L'existence de surnombres
Le manque de transparence des effectifs budgétaires de la justice est
encore aggravé par l'existence des surnombres .Dans son rapport sur
l'exécution des lois de finances pour l'année 1997, la Cour des
comptes distingue trois types de surnombres :
- les surnombres " légaux ", qui s'expliquent par le
maintien en activité de certains magistrats admis à faire valoir
leurs droits à la retraite, qui n'occupent pas d'emploi
budgétaire mais travaillent effectivement dans les juridictions. Au 30
juin 1998, il en existe 152 ;
- prévus par la loi de programme et gagés par des postes
vacants. En 1999, le Conseil d'Etat comptera 71 surnombres de magistrats
à titre temporaire ;
- les surnombres " autorisés ", non compris dans les
effectifs budgétaires, qui concerne l'administration
pénitentiaire. Ainsi, depuis 1993, celle-ci dispose de 150 emplois en
surnombre de surveillants. En outre, compte tenu de
l'accélération des départs du personnel
pénitentiaire de surveillance générée par
l'abaissement à 55 ans des limites d'âges, le
ministère de la justice a été autorisé, pour
prévenir une désorganisation des établissements, à
recruter en 1998 et 1999 des élèves surveillants au-delà
du nombre d'emplois budgétaires (150) réservés à
cette catégorie. Il en résultera, en 1999, une situation
d'élèves-surveillants en surnombre variables au cours de
l'année compte tenu de la succession des promotion pour la formation de
8 mois : 400 en début d'année, 500 en milieu
d'année et 300 en fin d'année.
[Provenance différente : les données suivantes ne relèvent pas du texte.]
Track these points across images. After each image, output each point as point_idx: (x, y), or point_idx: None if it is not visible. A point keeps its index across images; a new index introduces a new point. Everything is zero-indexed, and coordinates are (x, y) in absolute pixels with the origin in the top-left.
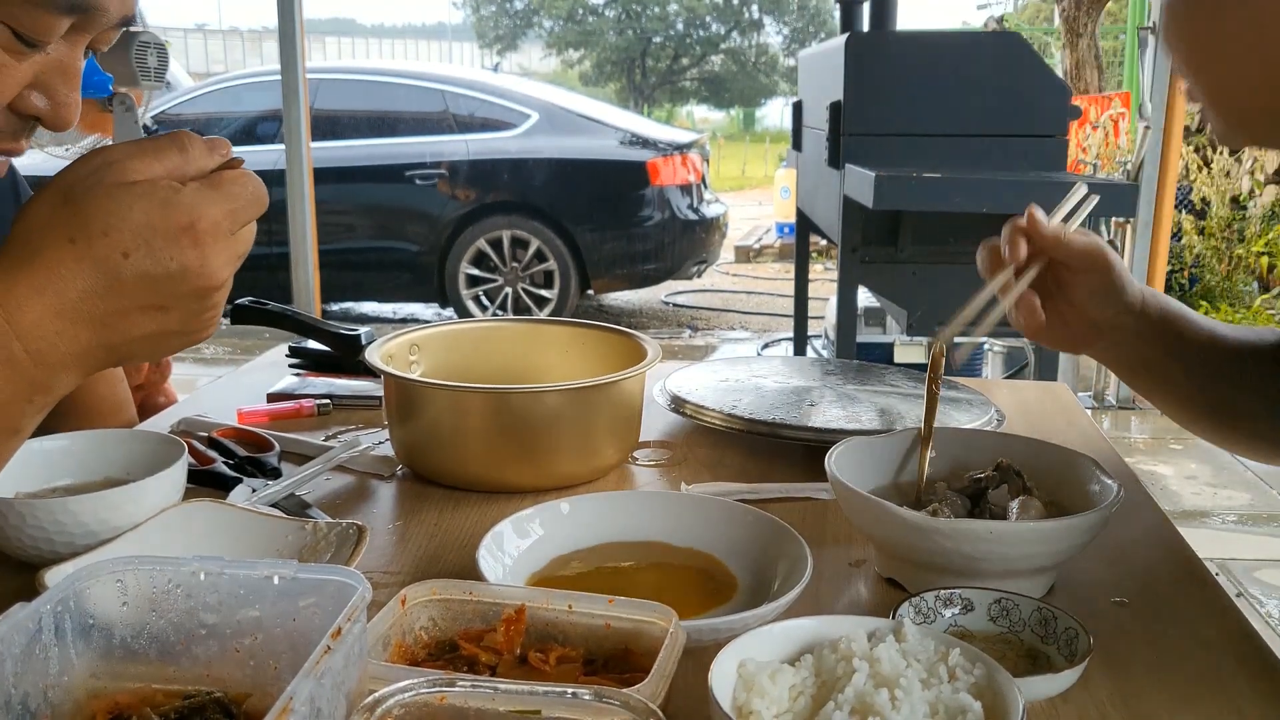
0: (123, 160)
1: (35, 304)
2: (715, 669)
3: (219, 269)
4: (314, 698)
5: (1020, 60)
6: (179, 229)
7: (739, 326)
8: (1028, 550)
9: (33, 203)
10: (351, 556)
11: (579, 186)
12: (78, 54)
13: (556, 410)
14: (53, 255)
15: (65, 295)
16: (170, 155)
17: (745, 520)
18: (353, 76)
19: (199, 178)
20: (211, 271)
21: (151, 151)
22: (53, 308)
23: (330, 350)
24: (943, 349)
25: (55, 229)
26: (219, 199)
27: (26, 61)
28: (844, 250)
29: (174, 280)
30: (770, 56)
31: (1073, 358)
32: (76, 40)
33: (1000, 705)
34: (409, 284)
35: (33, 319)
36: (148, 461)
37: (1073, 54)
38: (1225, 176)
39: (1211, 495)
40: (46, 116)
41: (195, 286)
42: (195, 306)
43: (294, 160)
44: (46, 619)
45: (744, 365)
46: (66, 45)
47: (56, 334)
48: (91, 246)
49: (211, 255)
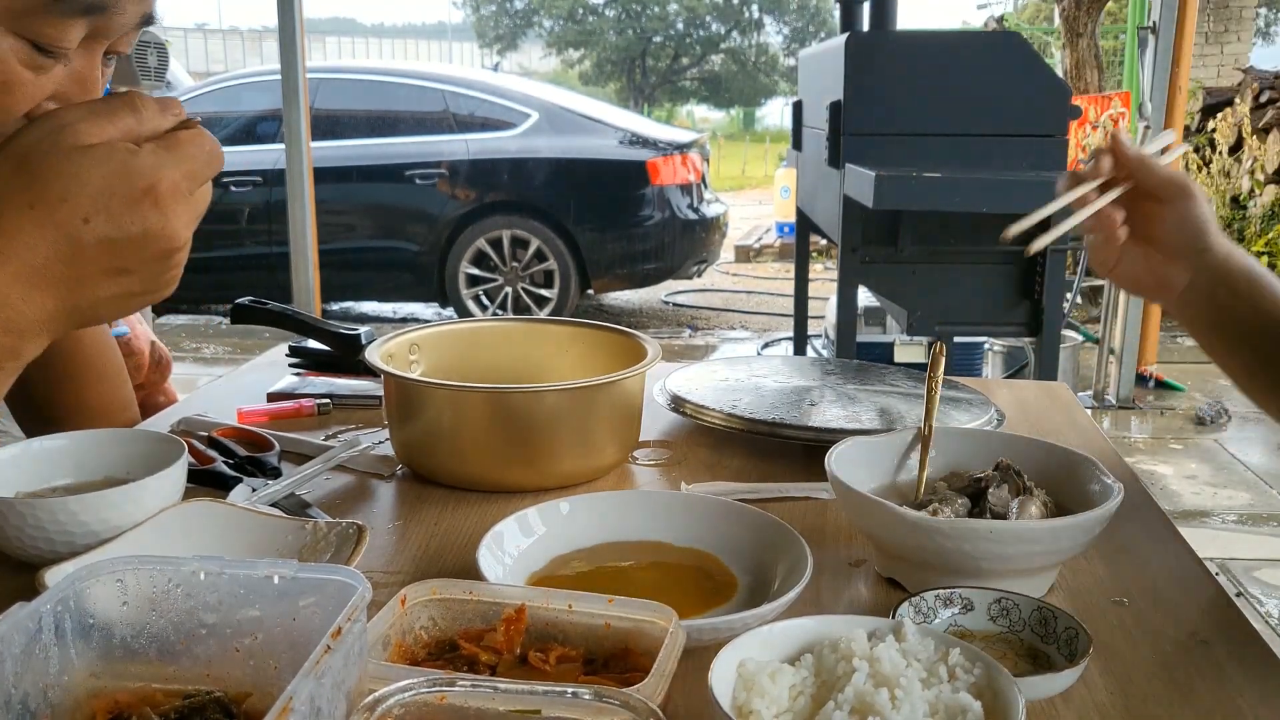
0: (75, 123)
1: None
2: (715, 669)
3: (180, 230)
4: (314, 697)
5: (1020, 60)
6: (139, 192)
7: (739, 326)
8: (1028, 550)
9: None
10: (351, 556)
11: (579, 186)
12: (95, 63)
13: (556, 410)
14: (11, 222)
15: (27, 262)
16: (124, 116)
17: (745, 520)
18: (353, 76)
19: (154, 138)
20: (173, 233)
21: (105, 113)
22: (15, 274)
23: (330, 350)
24: (942, 348)
25: (12, 196)
26: (177, 160)
27: (46, 76)
28: (844, 250)
29: (136, 244)
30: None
31: (1073, 357)
32: (94, 49)
33: (1000, 705)
34: (409, 284)
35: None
36: (148, 461)
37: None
38: (1225, 176)
39: (1211, 495)
40: None
41: (158, 249)
42: (157, 268)
43: (294, 160)
44: (46, 619)
45: (744, 365)
46: (84, 56)
47: (22, 300)
48: (51, 213)
49: (173, 217)
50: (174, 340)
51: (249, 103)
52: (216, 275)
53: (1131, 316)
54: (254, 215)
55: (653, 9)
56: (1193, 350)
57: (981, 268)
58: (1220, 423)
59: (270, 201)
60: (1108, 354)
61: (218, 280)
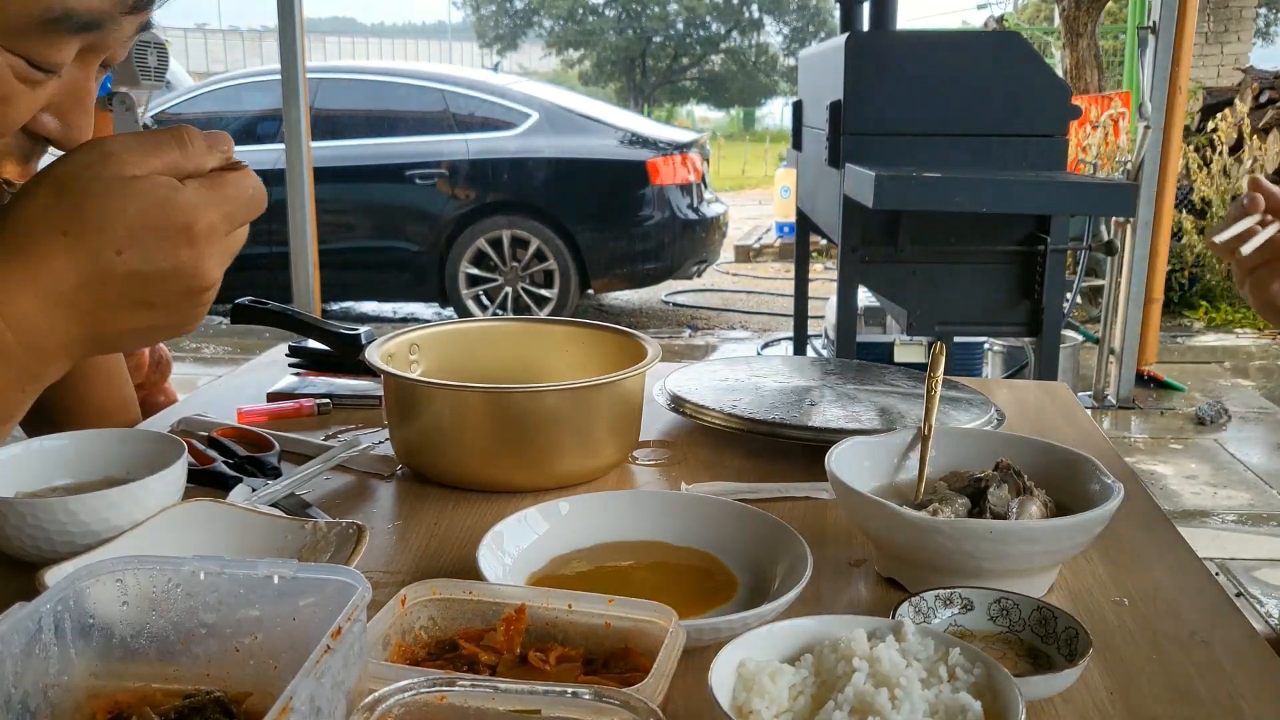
0: (120, 153)
1: (26, 295)
2: (715, 669)
3: (211, 269)
4: (314, 697)
5: (1020, 60)
6: (175, 230)
7: (739, 326)
8: (1028, 550)
9: (26, 192)
10: (351, 556)
11: (579, 186)
12: (90, 74)
13: (556, 410)
14: (45, 247)
15: (55, 287)
16: (169, 150)
17: (745, 520)
18: (353, 76)
19: (198, 175)
20: (204, 272)
21: (152, 146)
22: (42, 299)
23: (330, 350)
24: (942, 348)
25: (49, 220)
26: (218, 200)
27: (41, 88)
28: (844, 250)
29: (165, 279)
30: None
31: (1073, 357)
32: (89, 61)
33: (1000, 705)
34: (409, 284)
35: (23, 310)
36: (148, 461)
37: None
38: (1225, 176)
39: (1211, 495)
40: (58, 137)
41: (187, 286)
42: (184, 304)
43: (294, 160)
44: (46, 619)
45: (744, 365)
46: (79, 67)
47: (47, 324)
48: (85, 241)
49: (206, 256)
50: (174, 340)
51: (249, 103)
52: None
53: (1131, 316)
54: None
55: (653, 9)
56: (1192, 350)
57: (981, 268)
58: (1220, 423)
59: (270, 201)
60: (1108, 354)
61: None
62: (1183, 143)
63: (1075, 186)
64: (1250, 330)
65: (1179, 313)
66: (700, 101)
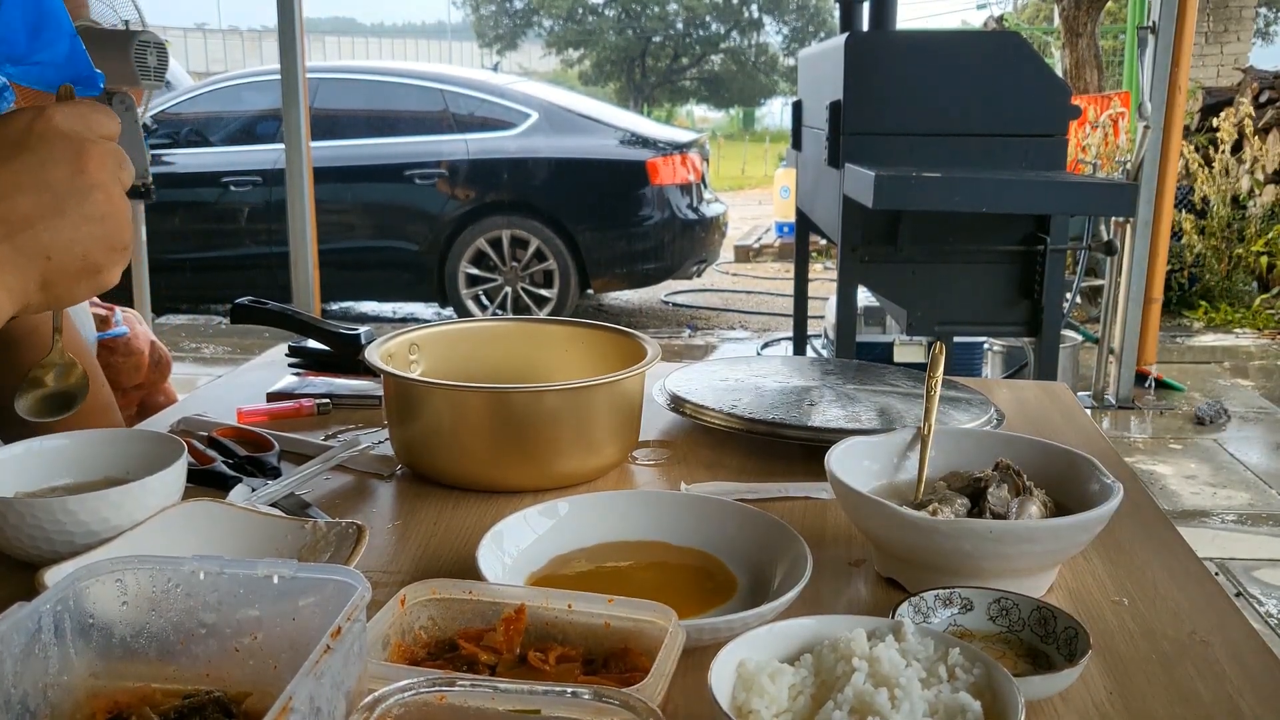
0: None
1: None
2: (715, 669)
3: (94, 170)
4: (314, 697)
5: (1020, 60)
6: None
7: (739, 326)
8: (1028, 550)
9: None
10: (351, 556)
11: (579, 186)
12: None
13: (556, 410)
14: None
15: None
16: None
17: (745, 520)
18: (353, 76)
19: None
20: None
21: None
22: None
23: (330, 350)
24: (942, 348)
25: None
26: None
27: None
28: (844, 250)
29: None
30: (770, 56)
31: (1072, 357)
32: None
33: (1000, 705)
34: (409, 284)
35: None
36: (148, 461)
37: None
38: (1225, 176)
39: (1211, 495)
40: None
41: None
42: (81, 201)
43: (294, 160)
44: (46, 618)
45: (744, 365)
46: None
47: None
48: None
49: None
50: (174, 340)
51: (249, 102)
52: (216, 275)
53: (1131, 316)
54: (254, 215)
55: (653, 9)
56: (1192, 350)
57: (981, 267)
58: (1220, 423)
59: (270, 201)
60: (1107, 354)
61: (218, 280)
62: (1183, 142)
63: (1075, 186)
64: (1250, 330)
65: (1178, 313)
66: (700, 101)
Ces surnombres, qui seront
résorbés au moment de la nomination des agents en qualité
de surveillant dans les établissements, permettront de pourvoir
l'intégralité des emplois vacants.
Votre rapporteur ne peut que critiquer la pratique de ces surnombres qui nuit
à la transparence du budget et sert à tourner les
rigidités liées au statut du personnel du service public de la
justice.
C. LES DIFFICULTÉS LIÉES AU RETOUR DE DÉTACHEMENT
Votre
rapporteur défend l'ouverture du corps de la magistrature sur le monde
extérieur, à la fois par le recours au tour extérieur mais
également par le développement des détachements de
magistrats dans d'autres administrations ou auprès d'organismes
nationaux ou internationaux.
Or, les initiatives dans ce sens sont freinées par les
difficultés que les magistrats peuvent rencontrer pour être de
nouveau affectés dans leur corps d'origine. En effet, ces magistrats
sont soumis aux mêmes règles de nominations que leurs
collègues. Avant d'être nommés dans un poste, il faut donc
qu'ils figurent sur le projet de nomination de la Chancellerie (ou du Conseil
supérieur de la magistrature, selon le poste), puis que la transparence
soit publiée. Après l'expiration du délai de recours
contre la proposition de nomination, celle-ci doit être examinée
par le Conseil supérieur de la magistrature. Un nouveau délai
intervient donc avant la nomination définitive. L'ensemble de la
procédure prend donc plusieurs mois. Or, tant que le magistrat en
détachement n'est pas nommé définitivement, il ne touche
aucune rémunération. Si le détachement s'est
terminé de manière anticipée ou sans préavis, le
magistrat peut ne pas avoir eu le temps d'organiser son retour et il se
retrouve alors sans poste ni salaire.
Une telle situation n'est pas acceptable et votre rapporteur plaide pour une
révision des textes de telle sorte que le magistrat puisse être
rémunéré en attendant sa nouvelle nomination.